— START OF Page extract —

Designing a buy-and-hold portfolio

Introduction.  The Small Trades Portfolio Designer  is programmed to create model portfolios for buy-and-hold and rebalancing strategies of investment 1, endnote.   A draft design of trial portfolios enhances the use of the program.  The drafting process begins with identifying the expected return or defining the market sectors of the portfolio.  The purpose of this article is to describe the drafting process.

— END OF Page extract —
— START OF Excerpted records —

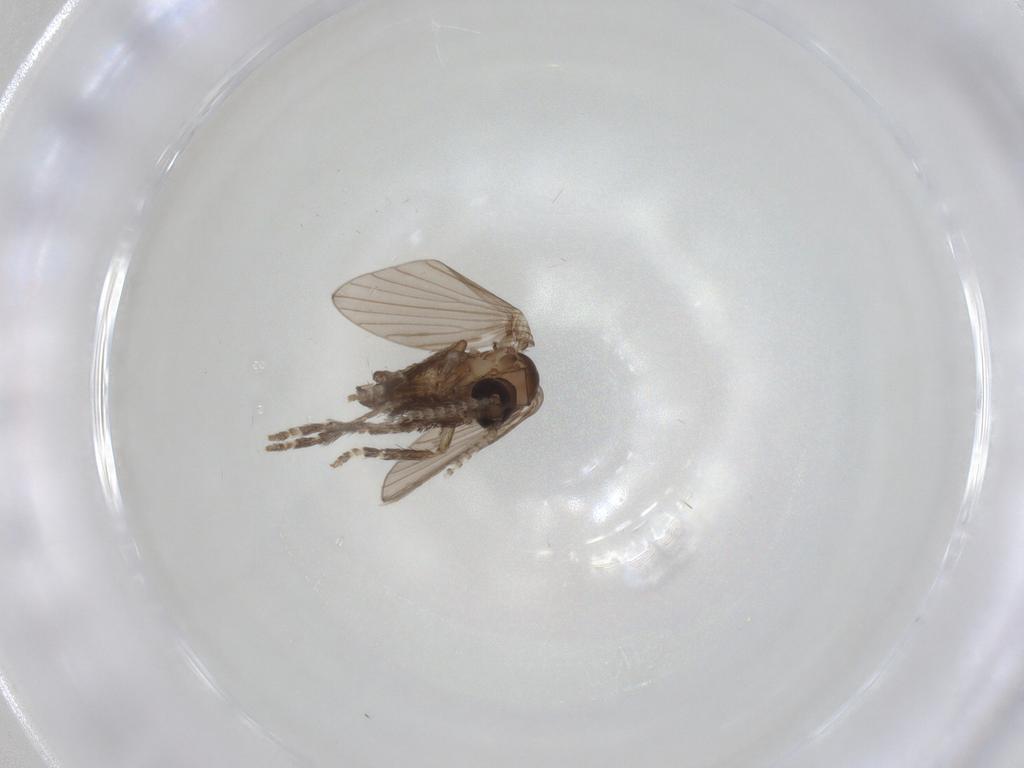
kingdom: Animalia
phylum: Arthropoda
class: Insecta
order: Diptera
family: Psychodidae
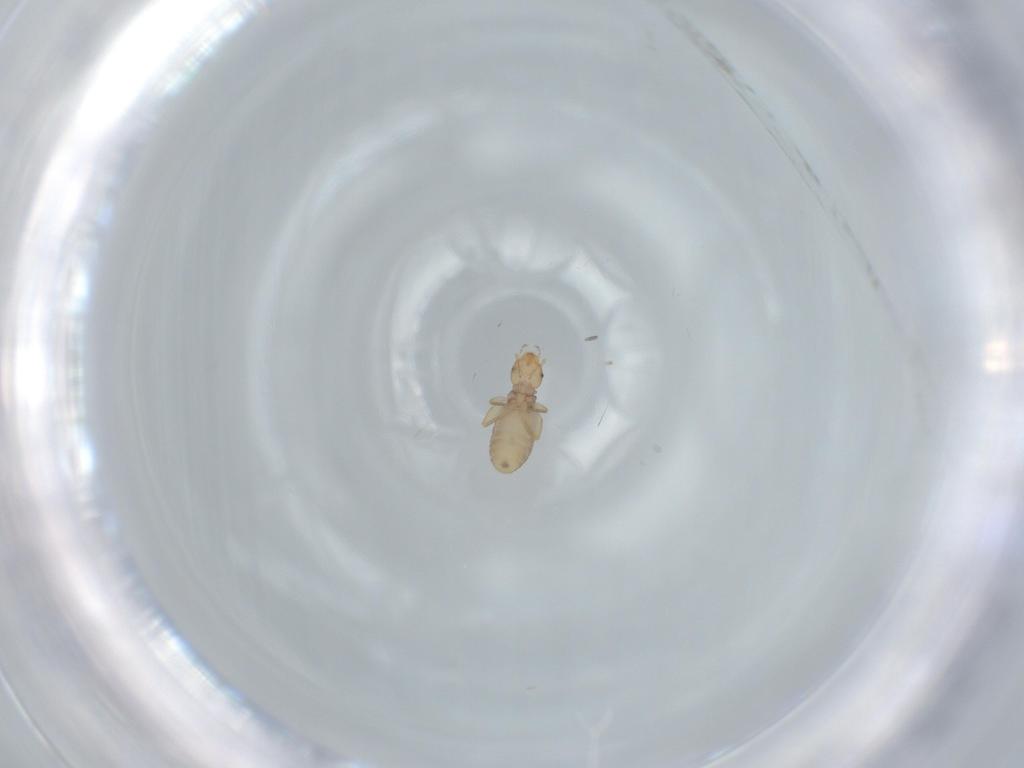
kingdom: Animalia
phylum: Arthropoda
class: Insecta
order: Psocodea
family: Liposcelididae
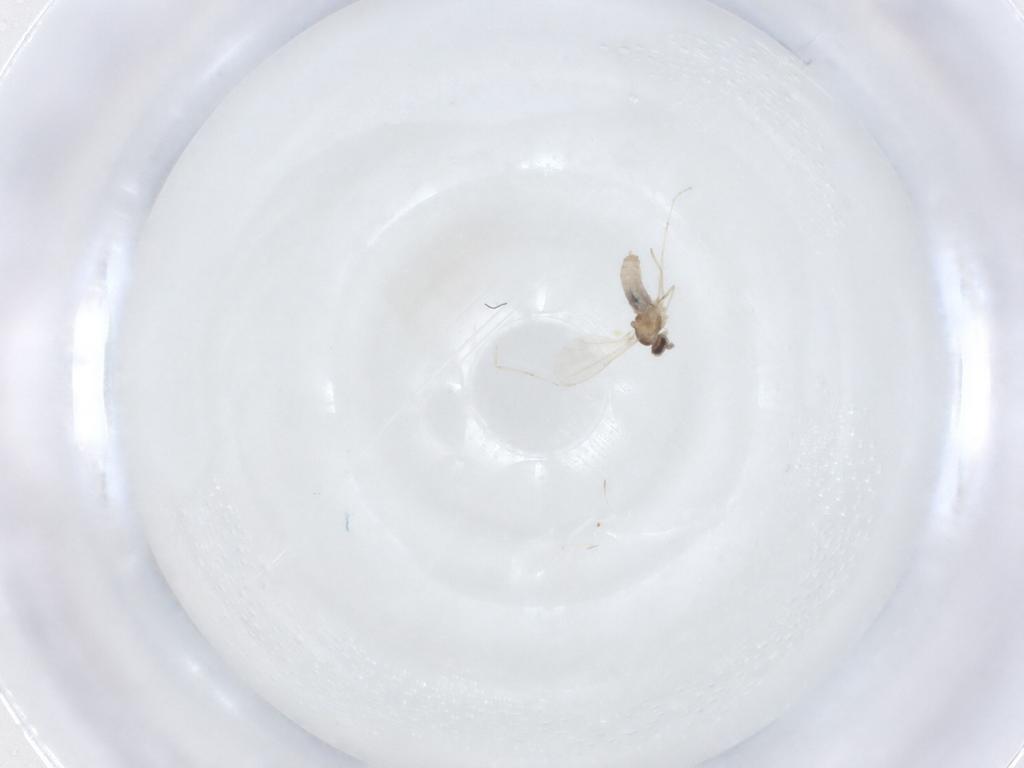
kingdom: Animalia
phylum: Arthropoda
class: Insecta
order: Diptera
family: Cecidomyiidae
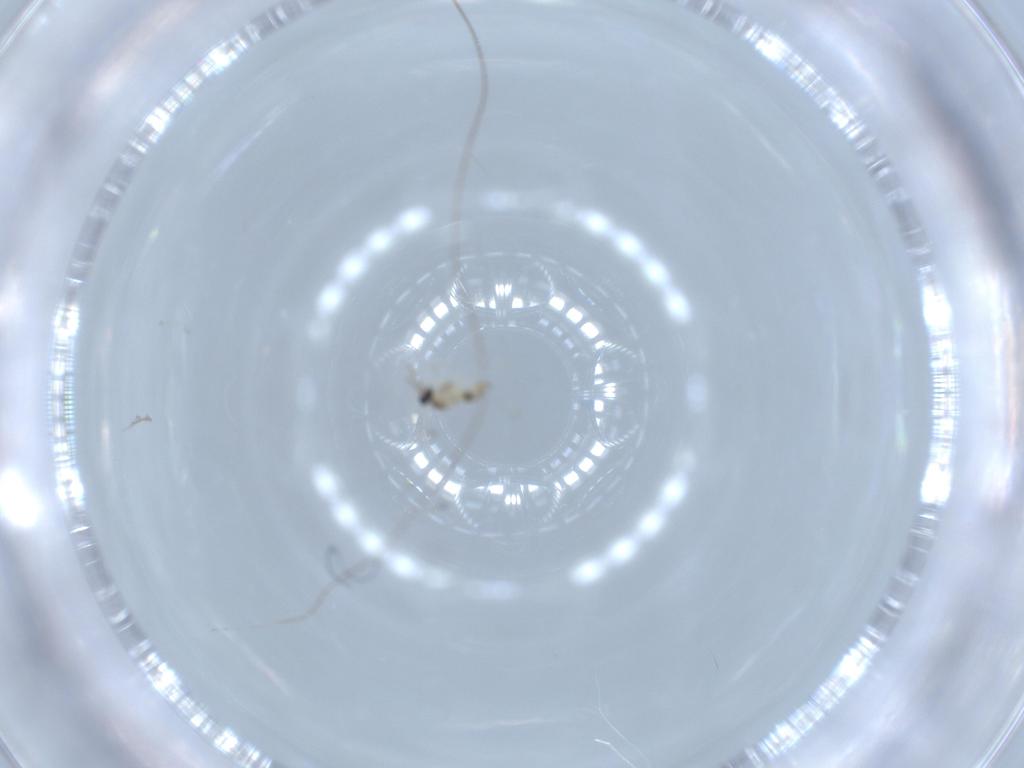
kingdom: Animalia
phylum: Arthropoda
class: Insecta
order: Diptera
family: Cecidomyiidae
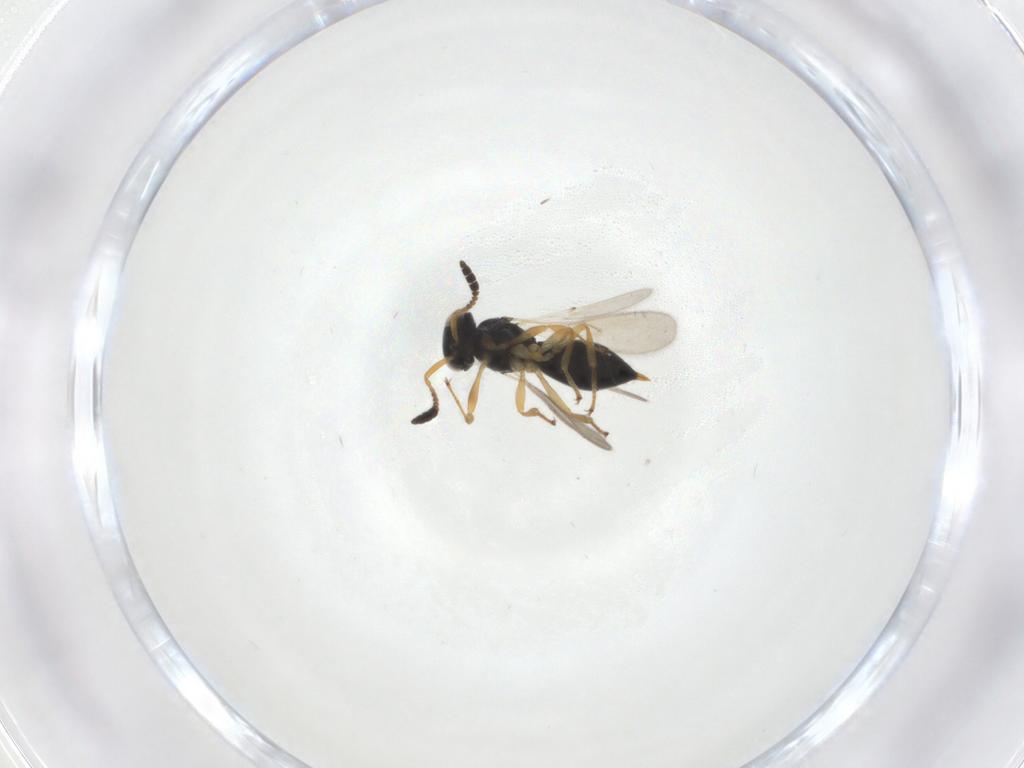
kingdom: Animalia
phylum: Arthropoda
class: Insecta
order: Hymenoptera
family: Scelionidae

— END OF Excerpted records —

List of tasks
1. In the article on designing a buy-and-hold portfolio, what two starting points does the drafting process have?
2. Pick up the article on designing a buy-and-hold portfolio right after its last sentence and keep writing it.

Responses by task
1. Identifying the expected return or defining the market sectors of the portfolio.

2.
Expected-return method.  The compound annual growth rate (CAGR) of historical returns is a suitable measure of expected return.  Consider the following example:  Assume the investor’s goal is to outperform the benchmark return of 5.68% defined by the market returns from U.S. large-cap stocks during 1997-2011.  Table 1 lists market sectors (blue font, column 1) and market-sector CAGRs (blue font, column 2) obtained from the Small Trades Portfolio Designer.  The market-sector CAGRs are inserted into equation 1 to calculate model CAGRs (white font, bottom row).  The investor must assign weightings between 0 and 1.0 to the market-sector CAGRs [weighting factors of 0 exclude one market-sector CAGR and 1.0 exclude all but one market-sector CAGR from the allocation plan].

Model CAGR = aA + bB + cC + dD + eE + fF + gG + hH + iI,

Equation 1. Lower case letters a-i are weighting factors and upper case letters A-I are market-sector CAGRs.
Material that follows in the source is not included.